Fv-4: identification of the defect in Env and the mechanism of resistance to ecotropic murine leukemia virus

Abstract

Mice expressing the Fv-4 gene are resistant to infection by ecotropic murine leukemia viruses (MuLVs). The Fv-4 gene encodes an envelope (Env) protein whose putative receptor-binding domain resembles that of ecotropic MuLV Env protein. Resistance to ecotropic MuLVs appears to result from viral interference involving binding of the endogenously expressed Fv-4 env-encoded protein to the ecotropic receptor, although the immune system also plays a role in resistance. The Fv-4 env-encoded protein is processed normally and can be incorporated into virus particles but is unable to promote viral entry. Among the many sequence variations between the transmembrane (TM) subunit of the Fv-4 env-encoded protein and the TM subunits of other MuLV Env proteins, there is a substitution of an arginine residue in the Fv-4 env-encoded protein for a glycine residue (gly-491 in Moloney MuLV Env) that is otherwise conserved in all of the other MuLVs. This residue is present in the MuLV TM fusion peptide sequence. In this study, gly-491 of Moloney MuLV Env has been replaced with other residues and a mutant Env bearing a substitution for gly-487 was also created. G491R recapitulates the Fv-4 Env phenotype in cell culture, indicating that this substitution is sufficient for creation of an Env protein that can establish the interference-mediated resistance to ecotropic viruses produced by the Fv-4 gene. Analysis of the mutant MuLV Env proteins also has implications for an understanding of the role of conserved glycine residues in fusion peptides and for the engineering of organismal resistance to retroviruses.

FIG. 1

Amino acid sequence of the Fv-4 fusion peptide at the amino terminus of TM compared to those of other MuLVs (GenBank accession numbers 387149, 58830, 119478, 332083, and 332027, respectively).
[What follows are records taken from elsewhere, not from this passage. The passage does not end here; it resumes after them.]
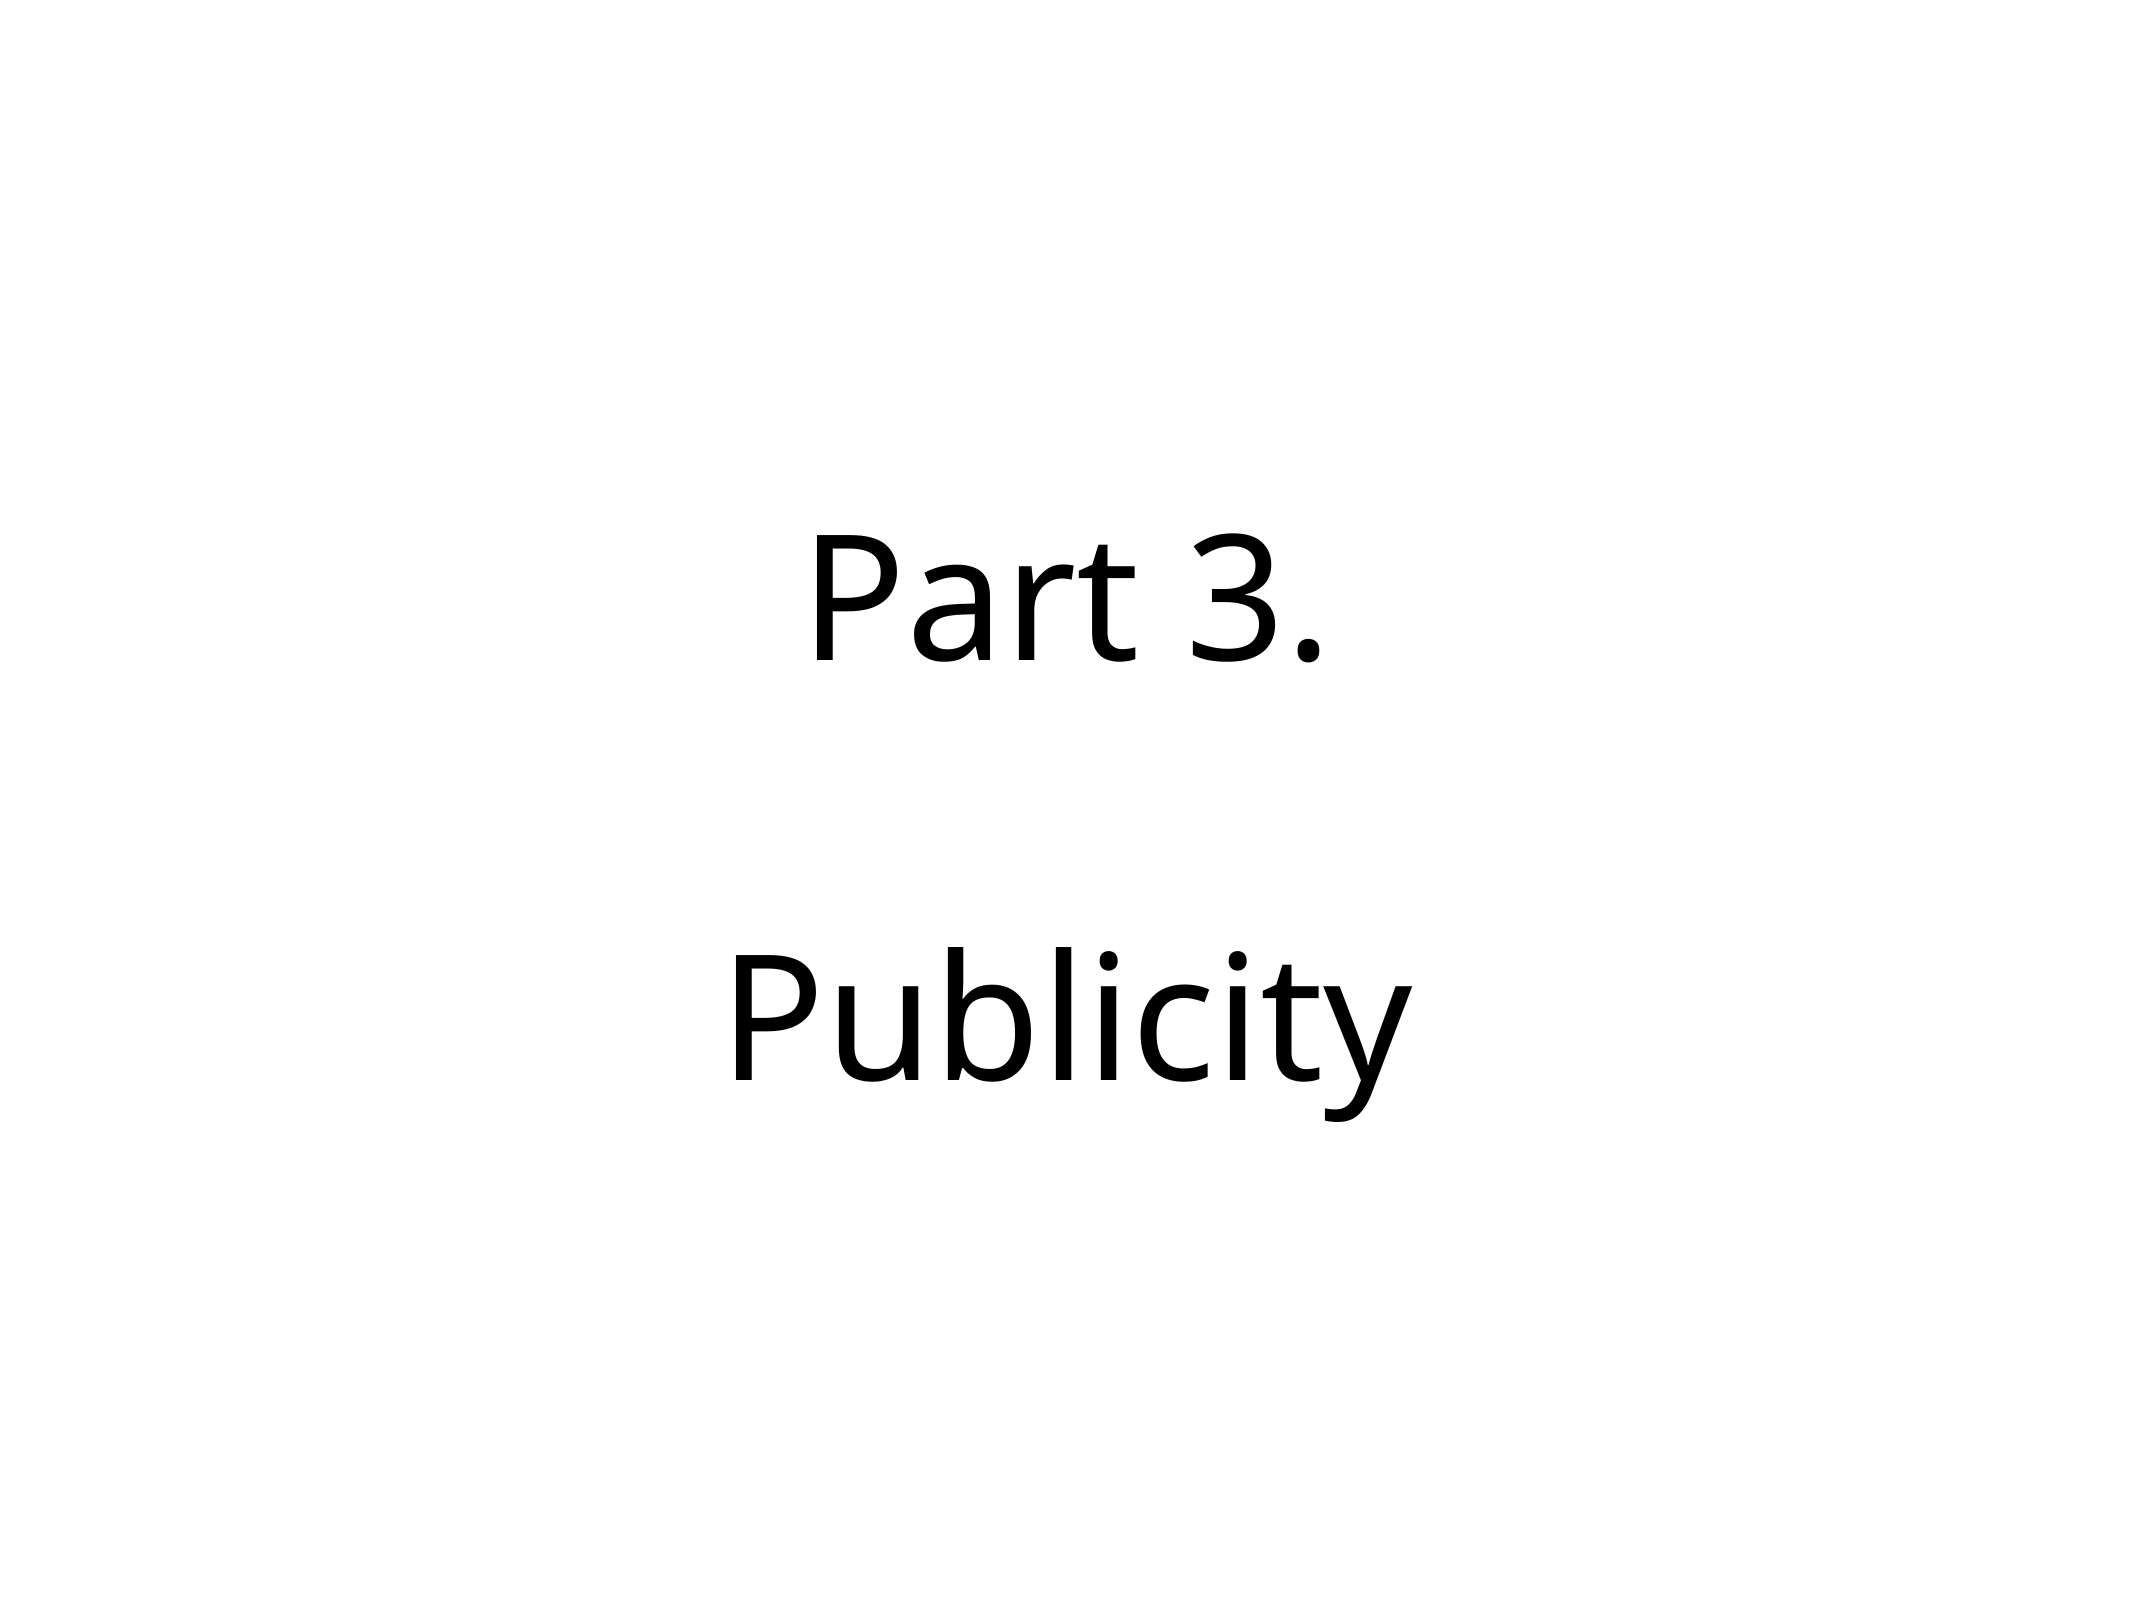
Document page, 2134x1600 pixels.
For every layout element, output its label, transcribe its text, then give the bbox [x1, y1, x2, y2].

title Part 3. Publicity [208, 476, 1925, 1124]
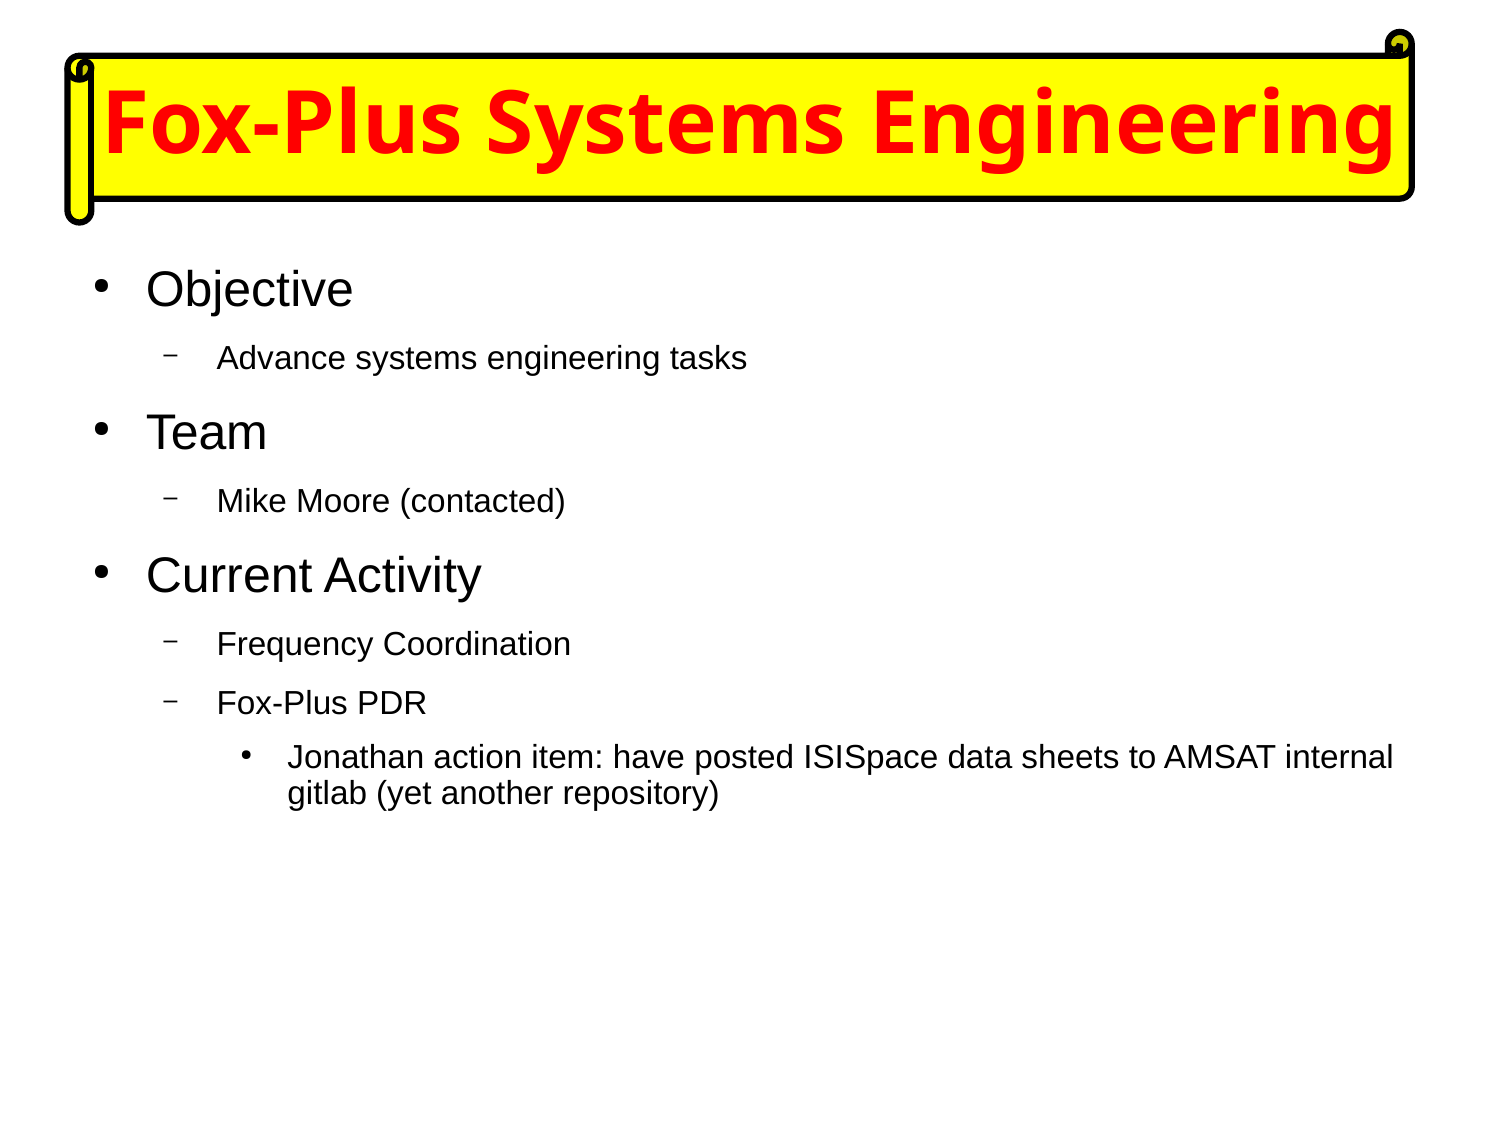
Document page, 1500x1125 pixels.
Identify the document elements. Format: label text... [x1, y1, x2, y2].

text_box [72, 31, 1412, 58]
text_box Fox-Plus Systems Engineering [0, 58, 1500, 179]
text_box [67, 179, 1412, 223]
list Objective Advance systems engineering tasks Team Mike Moore (contacted) Current Activity Frequency Coordination Fox-Plus PDR Jonathan action item: have posted ISISpace data sheets to AMSAT internal gitlab (yet another repository) [75, 263, 1425, 916]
The residues that were mutated are in light gray.

FIG. 2

Analysis of processing (A) and incorporation into virus particles (B) of the various mutant Mo-MuLV Env proteins in gpGFP cells. gpGFP cells expressing the mutant Env proteins were labeled with [³⁵S]cysteine-[³⁵S]methionine, and the cell lysate (A) and viral supernatant (B) were immunoprecipitated with antibody against SU. An analysis of cell lysate and virus from gpGFP cells transfected with the wild-type (w.t.) Env plasmid or mock transfected (−) is also presented. At the left is indicated the position of SU (70 kDa).

FIG. 3

Normal processing of mutant Env proteins in NIH 3T3 cells. NIH 3T3 cells expressing mutant Env proteins labeled with [³⁵S]cysteine-[³⁵S]methionine and immunoprecipitated with antibody against SU. GP+E-86 cells were used as the positive control for wild-type (w.t.) Env protein expression, while NIH 3T3 cells were used as the negative control (−). At the left are indicated the positions of wild-type uncleaved SU plus TM (85 kDa) and SU (70 kDa). There was a cross-reactive protein in the cell lysate that migrated slightly slower than SU plus TM (85 kDa).

FIG. 4

Effect of G491R mutant Env on the ability of wild-type Env to promote transduction. A constant amount of plasmid penv1min (0.5 μg) and various amounts of penv1G491R were transfected into gpGFP cells, and the virus present in the supernatant medium was used to transduce NIH 3T3 cells. The level of transduction was determined by flow cytometry.